_EXERCISE DESCRIPTION_
An exact restatement is required. Cover only the lines of the records from the first through the line with "заключения договоров купли-продажи", and skip pictures.

Dataset entries:
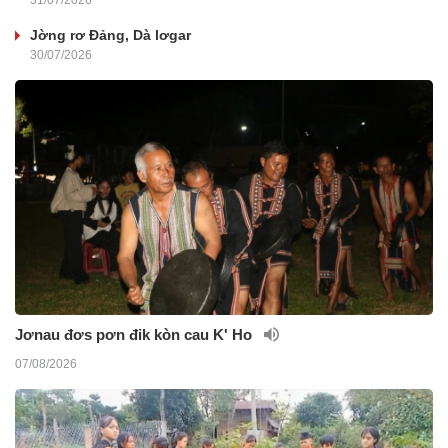
Jờng rơ Đảng, Dà lơgar
30/07/2026
Jơnau đơs pơn đik kòn cau K' Ho
07/08/2026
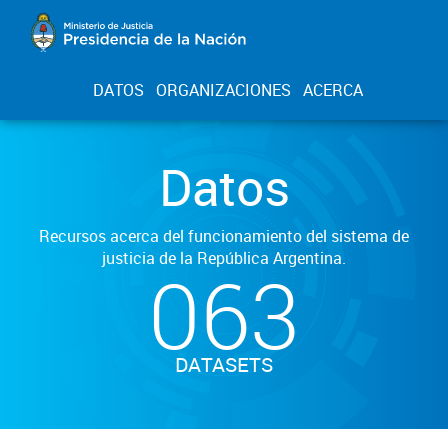
DATOS
ORGANIZACIONES
ACERCA
Datos
Recursos acerca del funcionamiento del sistema de
justicia de la República Argentina.
063
DATASETS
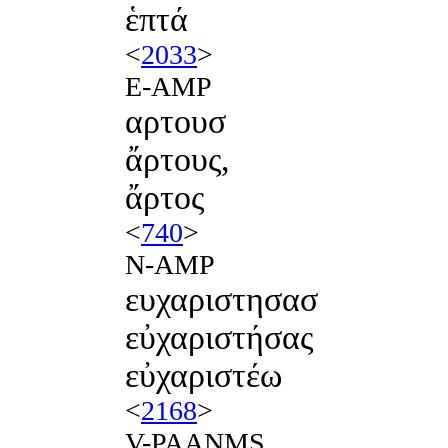
ἑπτά
<
2033
>
E-AMP
αρτουσ
ἄρτους,
ἄρτος
<
740
>
N-AMP
ευχαριστησασ
εὐχαριστήσας
εὐχαριστέω
<
2168
>
V-PAANMS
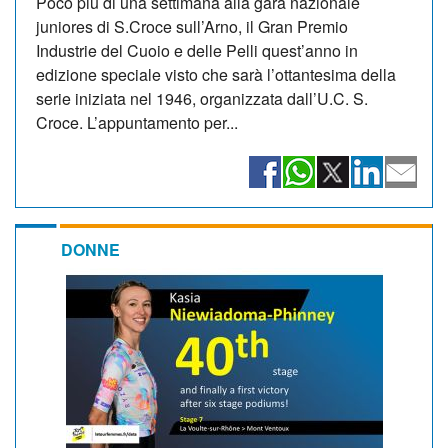
Poco più di una settimana alla gara nazionale
juniores di S.Croce sull’Arno, il Gran Premio
Industrie del Cuoio e delle Pelli quest’anno in
edizione speciale visto che sarà l’ottantesima della
serie iniziata nel 1946, organizzata dall’U.C. S.
Croce. L’appuntamento per...
DONNE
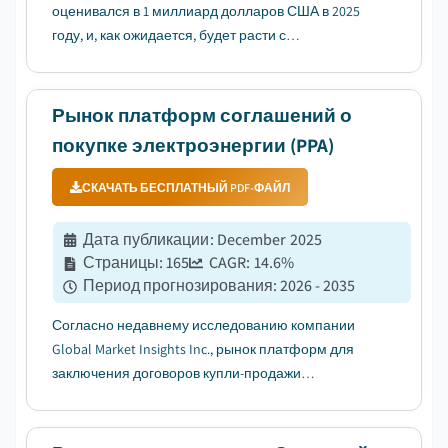
оценивался в 1 миллиард долларов США в 2025
году, и, как ожидается, будет расти с
среднегодовым темпом роста (CAGR) 5,7% в
период с 2026 по 2035 год, что обусловлено
растущей потребностью в современных вводах,
Рынок платформ соглашений о
совместимых с системами мониторинга, автомат...
покупке электроэнергии (PPA)
СКАЧАТЬ БЕСПЛАТНЫЙ PDF-ФАЙЛ
Дата публикации
:
December 2025
Страницы
:
165
CAGR:
14.6
%
Период прогнозирования
:
2026 - 2035
Согласно недавнему исследованию компании
Global Market Insights Inc., рынок платформ для
заключения договоров купли-продажи
электроэнергии оценивался в 2,4 млрд долларов
США в 2025 году. Ожидается, что рынок вырастет с
2,8 млрд долларов США в 2026 году до 9,5 млрд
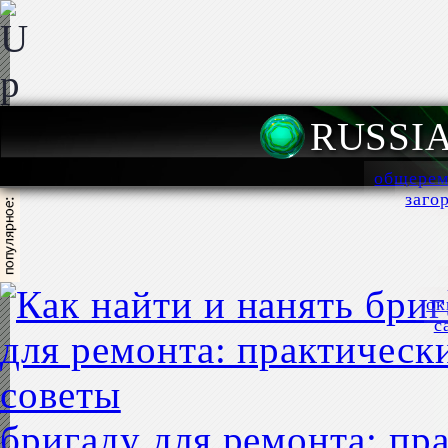
RUSSI
общерем
заго
ок
с
бригаду для ремонта: пр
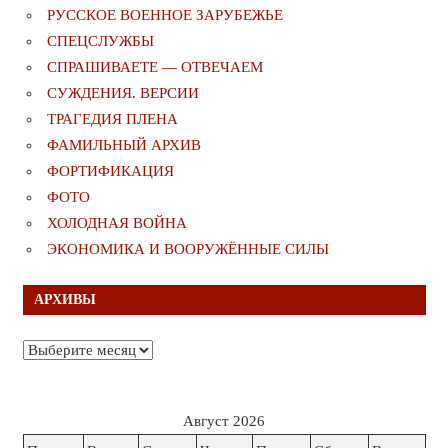
РУССКОЕ ВОЕННОЕ ЗАРУБЕЖЬЕ
СПЕЦСЛУЖБЫ
СПРАШИВАЕТЕ — ОТВЕЧАЕМ
СУЖДЕНИЯ. ВЕРСИИ
ТРАГЕДИЯ ПЛЕНА
ФАМИЛЬНЫЙ АРХИВ
ФОРТИФИКАЦИЯ
ФОТО
ХОЛОДНАЯ ВОЙНА
ЭКОНОМИКА И ВООРУЖЁННЫЕ СИЛЫ
АРХИВЫ
Архивы
Август 2026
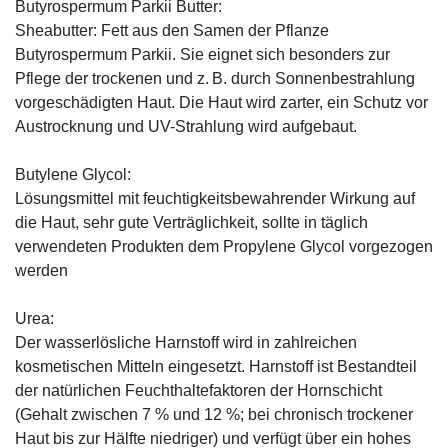
Butyrospermum Parkii Butter:
Sheabutter: Fett aus den Samen der Pflanze
Butyrospermum Parkii. Sie eignet sich besonders zur
Pflege der trockenen und z. B. durch Sonnenbestrahlung
vorgeschädigten Haut. Die Haut wird zarter, ein Schutz vor
Austrocknung und UV-Strahlung wird aufgebaut.
Butylene Glycol:
Lösungsmittel mit feuchtigkeitsbewahrender Wirkung auf
die Haut, sehr gute Verträglichkeit, sollte in täglich
verwendeten Produkten dem Propylene Glycol vorgezogen
werden
Urea:
Der wasserlösliche Harnstoff wird in zahlreichen
kosmetischen Mitteln eingesetzt. Harnstoff ist Bestandteil
der natürlichen Feuchthaltefaktoren der Hornschicht
(Gehalt zwischen 7 % und 12 %; bei chronisch trockener
Haut bis zur Hälfte niedriger) und verfügt über ein hohes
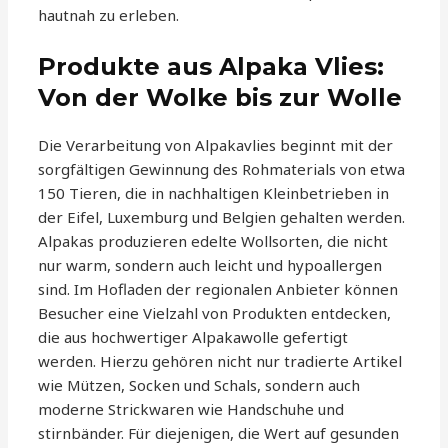
hautnah zu erleben.
Produkte aus Alpaka Vlies:
Von der Wolke bis zur Wolle
Die Verarbeitung von Alpakavlies beginnt mit der
sorgfältigen Gewinnung des Rohmaterials von etwa
150 Tieren, die in nachhaltigen Kleinbetrieben in
der Eifel, Luxemburg und Belgien gehalten werden.
Alpakas produzieren edelte Wollsorten, die nicht
nur warm, sondern auch leicht und hypoallergen
sind. Im Hofladen der regionalen Anbieter können
Besucher eine Vielzahl von Produkten entdecken,
die aus hochwertiger Alpakawolle gefertigt
werden. Hierzu gehören nicht nur tradierte Artikel
wie Mützen, Socken und Schals, sondern auch
moderne Strickwaren wie Handschuhe und
stirnbänder. Für diejenigen, die Wert auf gesunden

_OUTPUT BELOW_
Jờng rơ Đảng, Dà lơgar
30/07/2026
Jơnau đơs pơn đik kòn cau K' Ho
07/08/2026
DATOS
ORGANIZACIONES
ACERCA
Datos
Recursos acerca del funcionamiento del sistema de
justicia de la República Argentina.
063
DATASETS
ἑπτά
<
2033
>
E-AMP
αρτουσ
ἄρτους,
ἄρτος
<
740
>
N-AMP
ευχαριστησασ
εὐχαριστήσας
εὐχαριστέω
<
2168
>
V-PAANMS
Poco più di una settimana alla gara nazionale
juniores di S.Croce sull’Arno, il Gran Premio
Industrie del Cuoio e delle Pelli quest’anno in
edizione speciale visto che sarà l’ottantesima della
serie iniziata nel 1946, organizzata dall’U.C. S.
Croce. L’appuntamento per...
DONNE
оценивался в 1 миллиард долларов США в 2025
году, и, как ожидается, будет расти с
среднегодовым темпом роста (CAGR) 5,7% в
период с 2026 по 2035 год, что обусловлено
растущей потребностью в современных вводах,
Рынок платформ соглашений о
совместимых с системами мониторинга, автомат...
покупке электроэнергии (PPA)
СКАЧАТЬ БЕСПЛАТНЫЙ PDF-ФАЙЛ
Дата публикации
:
December 2025
Страницы
:
165
CAGR:
14.6
%
Период прогнозирования
:
2026 - 2035
Согласно недавнему исследованию компании
Global Market Insights Inc., рынок платформ для
заключения договоров купли-продажи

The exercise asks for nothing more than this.